I was grateful we had each other to cling to while we weathered the storm.

CHAPTER FOUR

On Monday morning, Neil had to return to work, and so did I. That is, he had to oversee Rudy’s switch to interim Editor-in-Chief, and I had to go empty out my desk at
Porteras
for the final time. It was a deja vu situation, since I’d just cleaned out my desk in Neil’s office a few weeks ago to switch to the beauty department.

We’d spent the night in my apartment again, although according to Neil my bed was an instrument of torture. He woke me before he left, leaning down to kiss my cheek. His face was soft and he smelled like aftershave.

“I’m leaving, darling. I’ll send Tony back with the car?” There was a note of concern in Neil’s voice, as though he were worried I would try to carry a carton of my stuff home on the train.
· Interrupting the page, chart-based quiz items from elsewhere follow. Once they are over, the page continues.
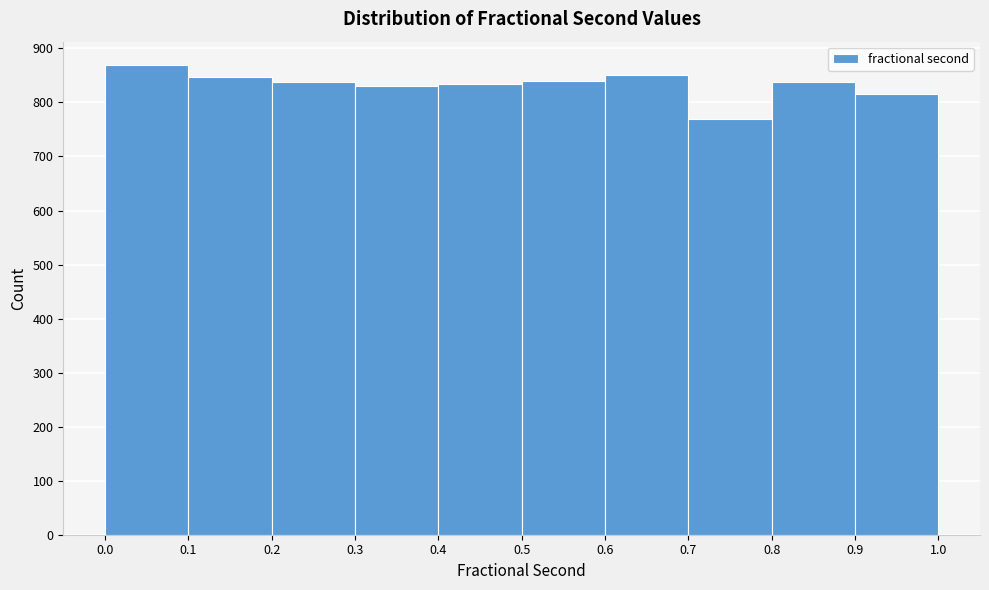

Over which range of the x-axis is the bar tallest?

0.0 to 0.1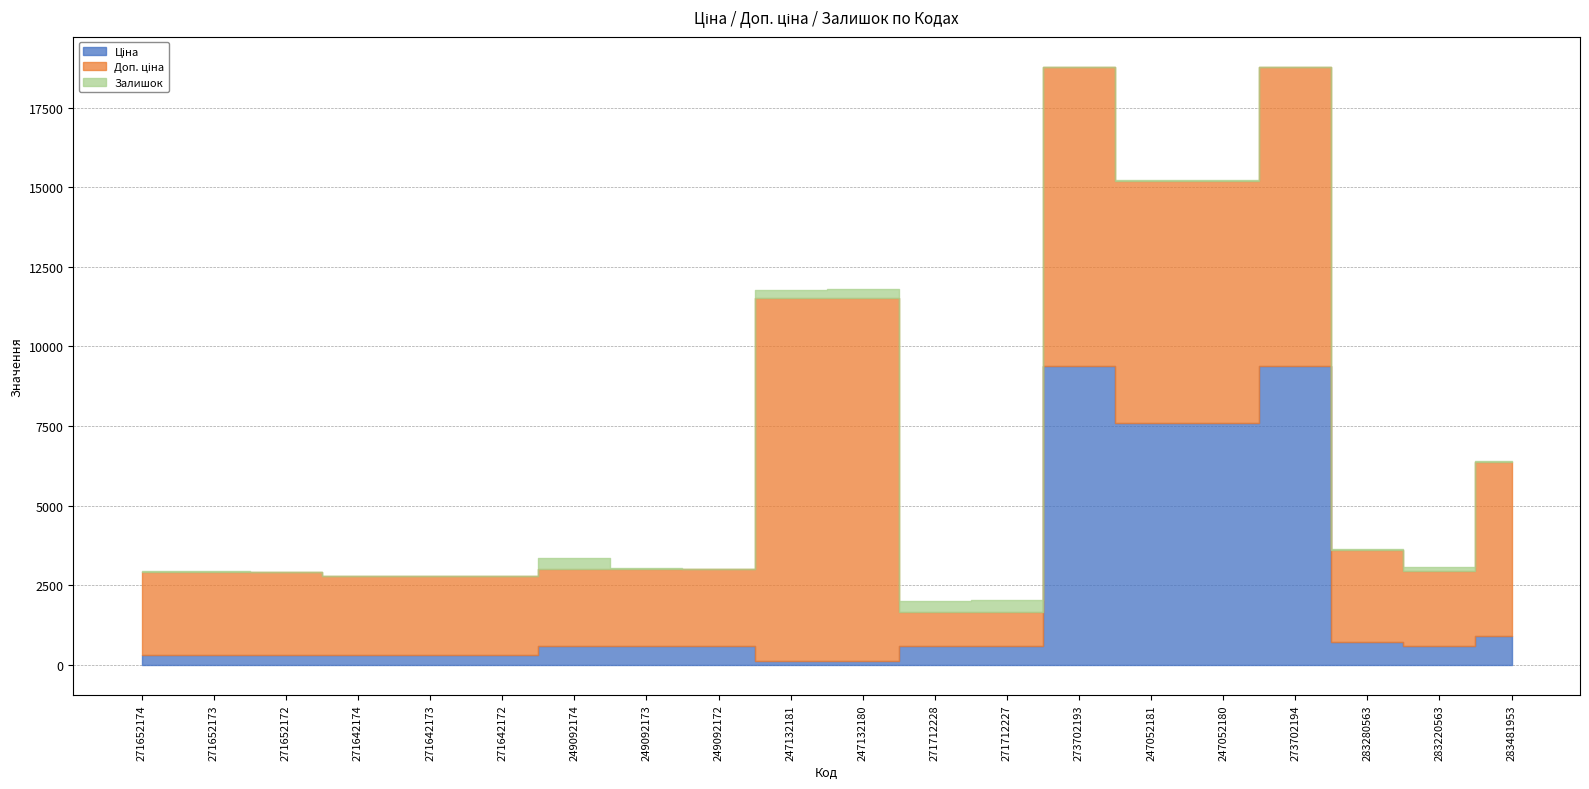

Between 249092174 and 283280563, which is larger?

283280563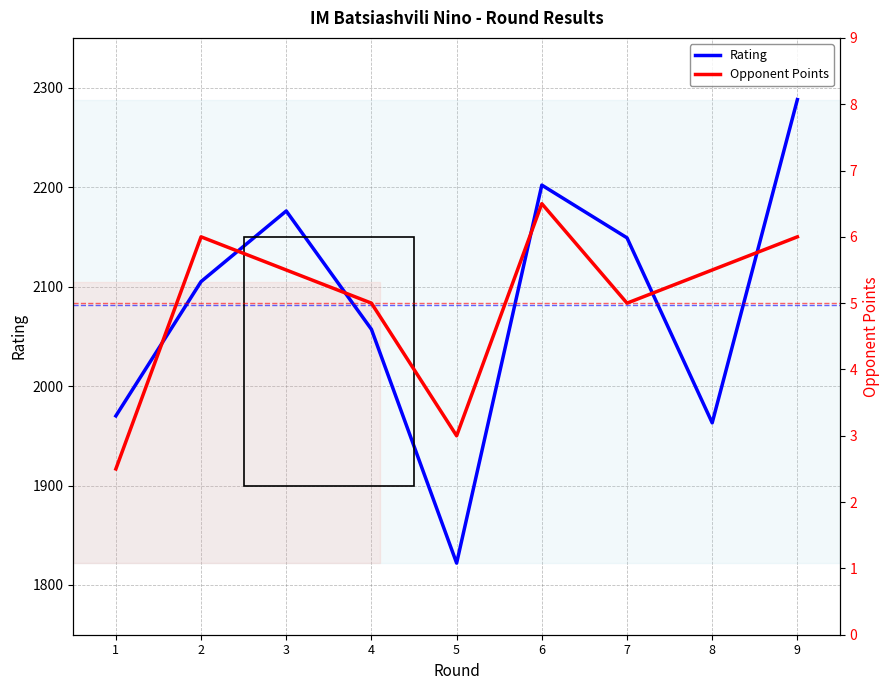

List the series in order of their overall mean, highest first.

Rating, Opponent Points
In the past, when we’d been fighting so hard to keep our relationship a secret, I would have rejected the idea outright. But I’d learned from Deja that my involvement with Neil was out, and a huge scandal around the office. I didn’t look forward to even showing up today, let alone doing a walk of shame with all my belongings. I nodded sleepily. “Sure. I’ll get up now and get ready.”

Even though I didn’t work at
Porteras
anymore, I didn’t want to go into the office and give everyone the impression that I was somehow defeated. I selected my clothing carefully, deciding on dark indigo skinny jeans, a loose and flowing black tunic— to disguise the post-abortion bloat that was making me feel
so
sexy— and tall black boots. I wound a gray and orange Hermes Camails patterned scarf around my neck. The scarf had been a gift from Gabriella; both Penelope and I had gotten them for Christmas the year before. It seemed crucial that I have some link to that old part of my life so that when I walked into
Porteras
no one could make me feel like I didn’t belong.